NGS ermöglicht einen höheren Durchsatz und kann entweder amplikonspezifisch sein – was schneller ist – oder das gesamte Genom umfassen. In letzterem Fall wird von Deep Sequencing gesprochen. NGS ist sehr empfindlich und benötigt nur sehr geringe Flüssigkeitsmengen, so dass genaues Pipettieren ausschlaggebend ist. Die langwierigen Pipettierprotokolle können das Personal strapazieren, was das Automatisieren der umfangreichen Liquid-Handling-Schritte in modernen Labors rechtfertigt. Viele mit der Sequenzierung zusammenhängende mühsame Aufgaben – wie z. B. das Pooling und Hit-Picking positiver Proben – lassen sich mit dem ASSIST PLUS-Pipettierroboter und dem Einkanal-Pipettiermodul D-ONE vollständig automatisieren. Das steigert die Produktivität des Labors und verbessert die Reproduzierbarkeit der Ergebnisse. Das gleiche System lässt sich auch für das mühelose Normalisieren von DNA-Bibliotheken verwenden.
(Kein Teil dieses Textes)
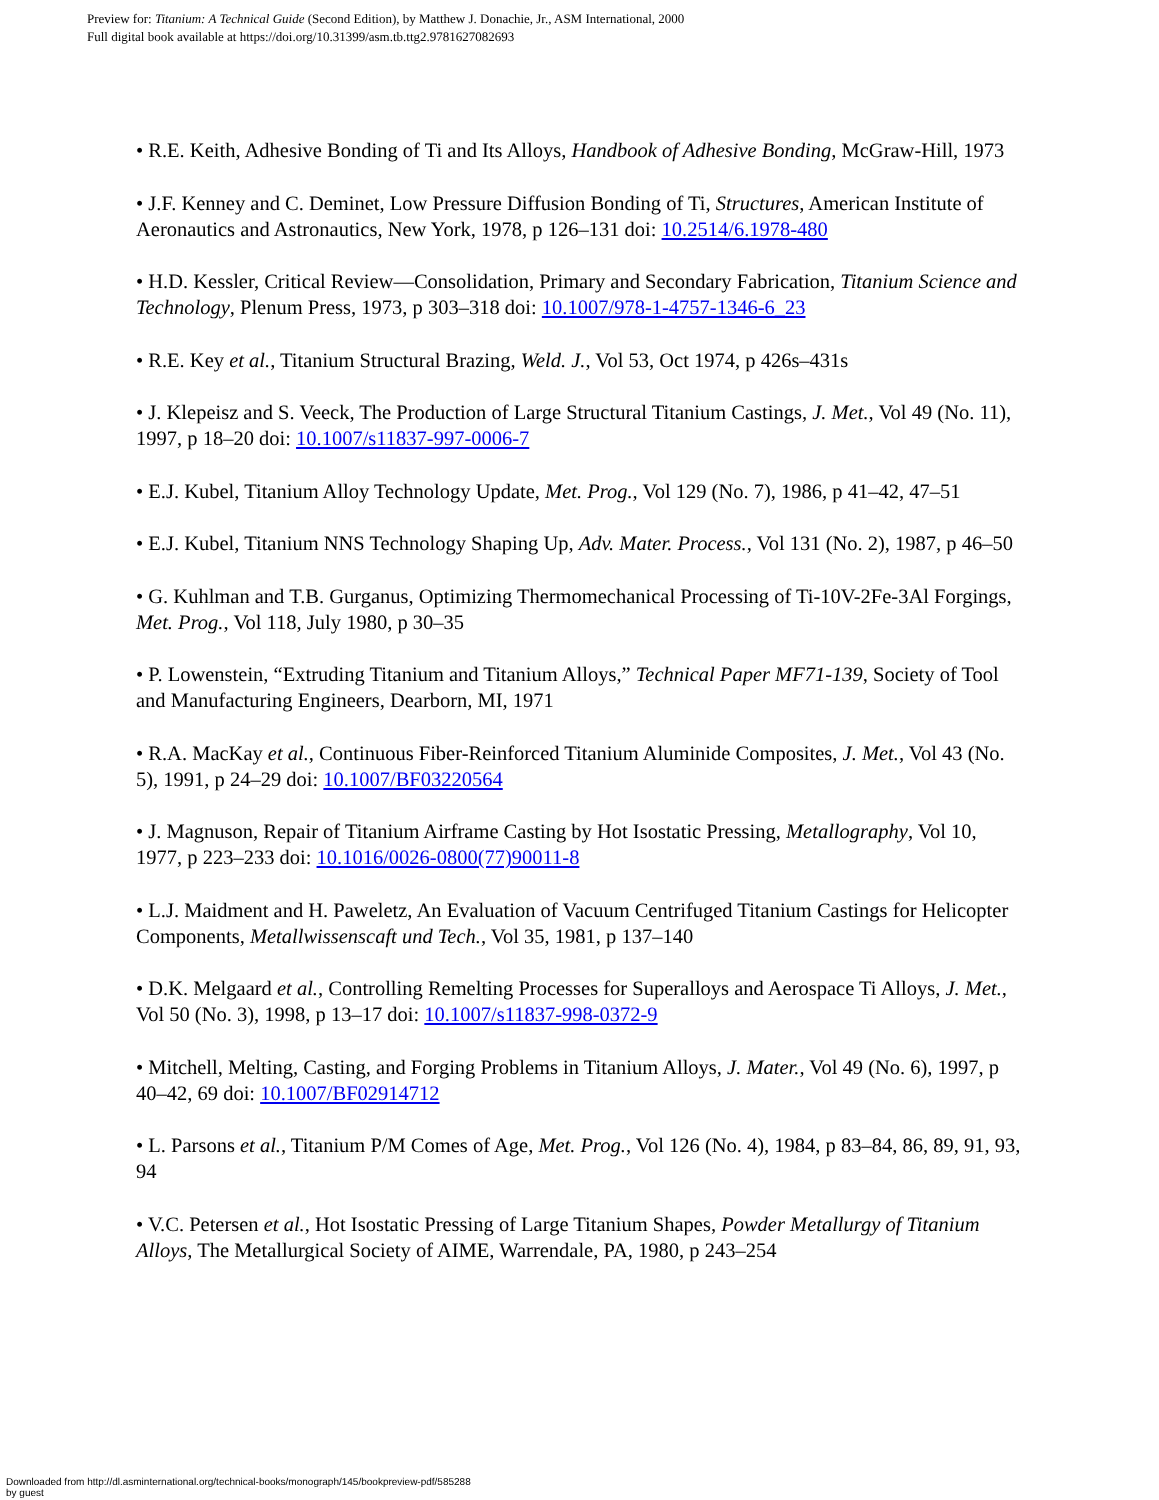Preview for: Titanium: A Technical Guide (Second Edition), by Matthew J. Donachie, Jr., ASM International, 2000
Full digital book available at https://doi.org/10.31399/asm.tb.ttg2.9781627082693
• R.E. Keith, Adhesive Bonding of Ti and Its Alloys, Handbook of Adhesive Bonding, McGraw-Hill, 1973
• J.F. Kenney and C. Deminet, Low Pressure Diffusion Bonding of Ti, Structures, American Institute of Aeronautics and Astronautics, New York, 1978, p 126–131 doi: 10.2514/6.1978-480
• H.D. Kessler, Critical Review—Consolidation, Primary and Secondary Fabrication, Titanium Science and Technology, Plenum Press, 1973, p 303–318 doi: 10.1007/978-1-4757-1346-6_23
• R.E. Key et al., Titanium Structural Brazing, Weld. J., Vol 53, Oct 1974, p 426s–431s
• J. Klepeisz and S. Veeck, The Production of Large Structural Titanium Castings, J. Met., Vol 49 (No. 11), 1997, p 18–20 doi: 10.1007/s11837-997-0006-7
• E.J. Kubel, Titanium Alloy Technology Update, Met. Prog., Vol 129 (No. 7), 1986, p 41–42, 47–51
• E.J. Kubel, Titanium NNS Technology Shaping Up, Adv. Mater. Process., Vol 131 (No. 2), 1987, p 46–50
• G. Kuhlman and T.B. Gurganus, Optimizing Thermomechanical Processing of Ti-10V-2Fe-3Al Forgings, Met. Prog., Vol 118, July 1980, p 30–35
• P. Lowenstein, “Extruding Titanium and Titanium Alloys,” Technical Paper MF71-139, Society of Tool and Manufacturing Engineers, Dearborn, MI, 1971
• R.A. MacKay et al., Continuous Fiber-Reinforced Titanium Aluminide Composites, J. Met., Vol 43 (No. 5), 1991, p 24–29 doi: 10.1007/BF03220564
• J. Magnuson, Repair of Titanium Airframe Casting by Hot Isostatic Pressing, Metallography, Vol 10, 1977, p 223–233 doi: 10.1016/0026-0800(77)90011-8
• L.J. Maidment and H. Paweletz, An Evaluation of Vacuum Centrifuged Titanium Castings for Helicopter Components, Metallwissenscaft und Tech., Vol 35, 1981, p 137–140
• D.K. Melgaard et al., Controlling Remelting Processes for Superalloys and Aerospace Ti Alloys, J. Met., Vol 50 (No. 3), 1998, p 13–17 doi: 10.1007/s11837-998-0372-9
• Mitchell, Melting, Casting, and Forging Problems in Titanium Alloys, J. Mater., Vol 49 (No. 6), 1997, p 40–42, 69 doi: 10.1007/BF02914712
• L. Parsons et al., Titanium P/M Comes of Age, Met. Prog., Vol 126 (No. 4), 1984, p 83–84, 86, 89, 91, 93, 94
• V.C. Petersen et al., Hot Isostatic Pressing of Large Titanium Shapes, Powder Metallurgy of Titanium Alloys, The Metallurgical Society of AIME, Warrendale, PA, 1980, p 243–254
Downloaded from http://dl.asminternational.org/technical-books/monograph/145/bookpreview-pdf/585288
by guest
Diese innovativen und ergonomischen Produkte minimieren ferner die Fehleranfälligkeit, körperliche Belastung und das Risiko, schädlichen Mikroorganismen ausgesetzt zu werden, was bei AST zweifellos oberste Priorität hat.     

The ASSIST PLUS pipetting robot operating a D-ONE single channel pipetting module
Der ASSIST PLUS-Pipettierroboter steuert ein Einkanal-Pipettiermodul D-ONE zum automatisierten Normalisieren von NGS-Bibliotheken. Die Sequenzierungsergebnisse sind von höchster Genauigkeit und Präzision.

Multiresistente Keime bezwingen

Die Entwicklung neuer Antibiotika nimmt viel Zeit in Anspruch, so dass Ärzte die aktuell verfügbaren Antibiotika mit Bedacht einsetzen müssen. Dank schnellem Erkennen multiresistenter Erreger können Patienten möglichst schnell und angemessen behandelt werden, ihre Genesung beschleunigt sich und die Wahrscheinlichkeit positiver Behandlungsergebnisse nimmt zu. Das Automatisieren mit robusten, qualitativ hochwertigen Pipettierplattformen ist für rasches Erkennen von Antibiotikaresistenzen ausschlaggebend. Die innovativen Produkte von INTEGRA sind daher eine lohnende Investition in diesem ständigen Kampf.